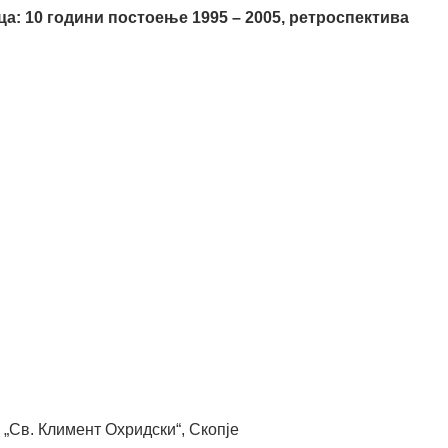
а: 10 години постоење 1995 – 2005, ретроспектива
„Св. Климент Охридски“, Скопје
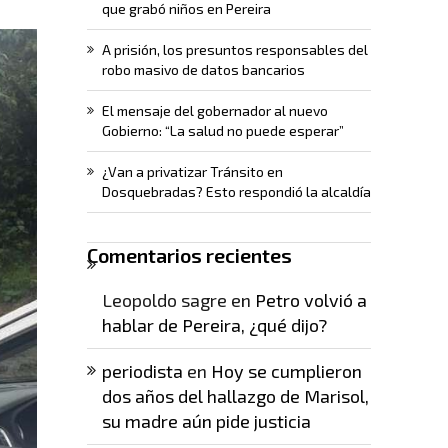
que grabó niños en Pereira
A prisión, los presuntos responsables del
robo masivo de datos bancarios
El mensaje del gobernador al nuevo
Gobierno: “La salud no puede esperar”
¿Van a privatizar Tránsito en
Dosquebradas? Esto respondió la alcaldía
Comentarios recientes
Leopoldo sagre
en
Petro volvió a
hablar de Pereira, ¿qué dijo?
periodista
en
Hoy se cumplieron
dos años del hallazgo de Marisol,
su madre aún pide justicia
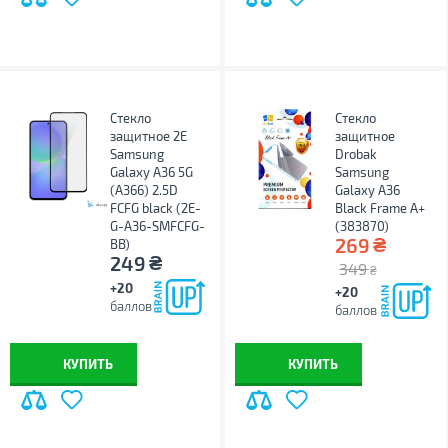
Стекло
Стекло
защитное 2E
защитное
Samsung
Drobak
Galaxy A36 5G
Samsung
(A366) 2.5D
Galaxy A36
FCFG black (2E-
Black Frame A+
G-A36-SMFCFG-
(383870)
₴
269
BB)
₴
249
349
₴
+20
+20
баллов
баллов
КУПИТЬ
КУПИТЬ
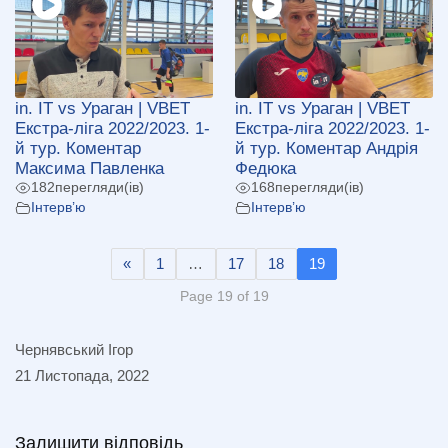
in. IT vs Ураган | VBET
in. IT vs Ураган | VBET
Екстра-ліга 2022/2023. 1-
Екстра-ліга 2022/2023. 1-
й тур. Коментар
й тур. Коментар Андрія
Максима Павленка
Федюка
182
перегляди(ів)
168
перегляди(ів)
Інтерв’ю
Інтерв’ю
«
1
…
17
18
19
Page 19 of 19
Чернявський Ігор
21 Листопада, 2022
Залишити відповідь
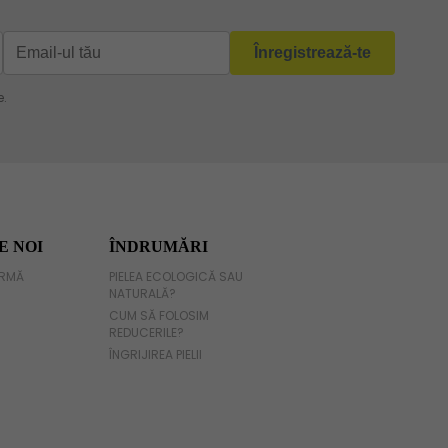
E NOI
ÎNDRUMĂRI
IRMĂ
PIELEA ECOLOGICĂ SAU
NATURALĂ?
CUM SĂ FOLOSIM
REDUCERILE?
ÎNGRIJIREA PIELII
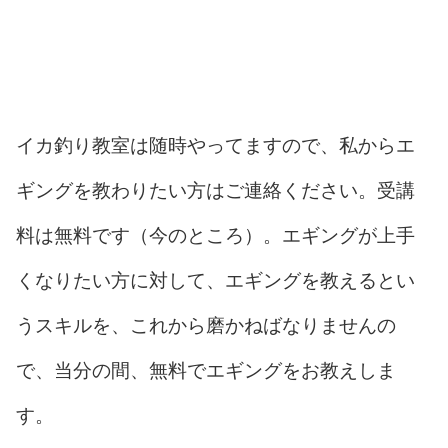
イカ釣り教室は随時やってますので、私からエ
ギングを教わりたい方はご連絡ください。受講
料は無料です（今のところ）。エギングが上手
くなりたい方に対して、エギングを教えるとい
うスキルを、これから磨かねばなりませんの
で、当分の間、無料でエギングをお教えしま
す。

» **WHAT YOU WILL DO**: Write out each entry again exactly, and skip the pictures.

» **ANSWER TO THIS TASK**:
а: 10 години постоење 1995 – 2005, ретроспектива
„Св. Климент Охридски“, Скопје
que grabó niños en Pereira
A prisión, los presuntos responsables del
robo masivo de datos bancarios
El mensaje del gobernador al nuevo
Gobierno: “La salud no puede esperar”
¿Van a privatizar Tránsito en
Dosquebradas? Esto respondió la alcaldía
Comentarios recientes
Leopoldo sagre
en
Petro volvió a
hablar de Pereira, ¿qué dijo?
periodista
en
Hoy se cumplieron
dos años del hallazgo de Marisol,
su madre aún pide justicia
Стекло
Стекло
защитное 2E
защитное
Samsung
Drobak
Galaxy A36 5G
Samsung
(A366) 2.5D
Galaxy A36
FCFG black (2E-
Black Frame A+
G-A36-SMFCFG-
(383870)
₴
269
BB)
₴
249
349
₴
+20
+20
баллов
баллов
КУПИТЬ
КУПИТЬ
in. IT vs Ураган | VBET
in. IT vs Ураган | VBET
Екстра-ліга 2022/2023. 1-
Екстра-ліга 2022/2023. 1-
й тур. Коментар
й тур. Коментар Андрія
Максима Павленка
Федюка
182
перегляди(ів)
168
перегляди(ів)
Інтерв’ю
Інтерв’ю
«
1
…
17
18
19
Page 19 of 19
Чернявський Ігор
21 Листопада, 2022
Залишити відповідь
E NOI
ÎNDRUMĂRI
IRMĂ
PIELEA ECOLOGICĂ SAU
NATURALĂ?
CUM SĂ FOLOSIM
REDUCERILE?
ÎNGRIJIREA PIELII
イカ釣り教室は随時やってますので、私からエ
ギングを教わりたい方はご連絡ください。受講
料は無料です（今のところ）。エギングが上手
くなりたい方に対して、エギングを教えるとい
うスキルを、これから磨かねばなりませんの
で、当分の間、無料でエギングをお教えしま
す。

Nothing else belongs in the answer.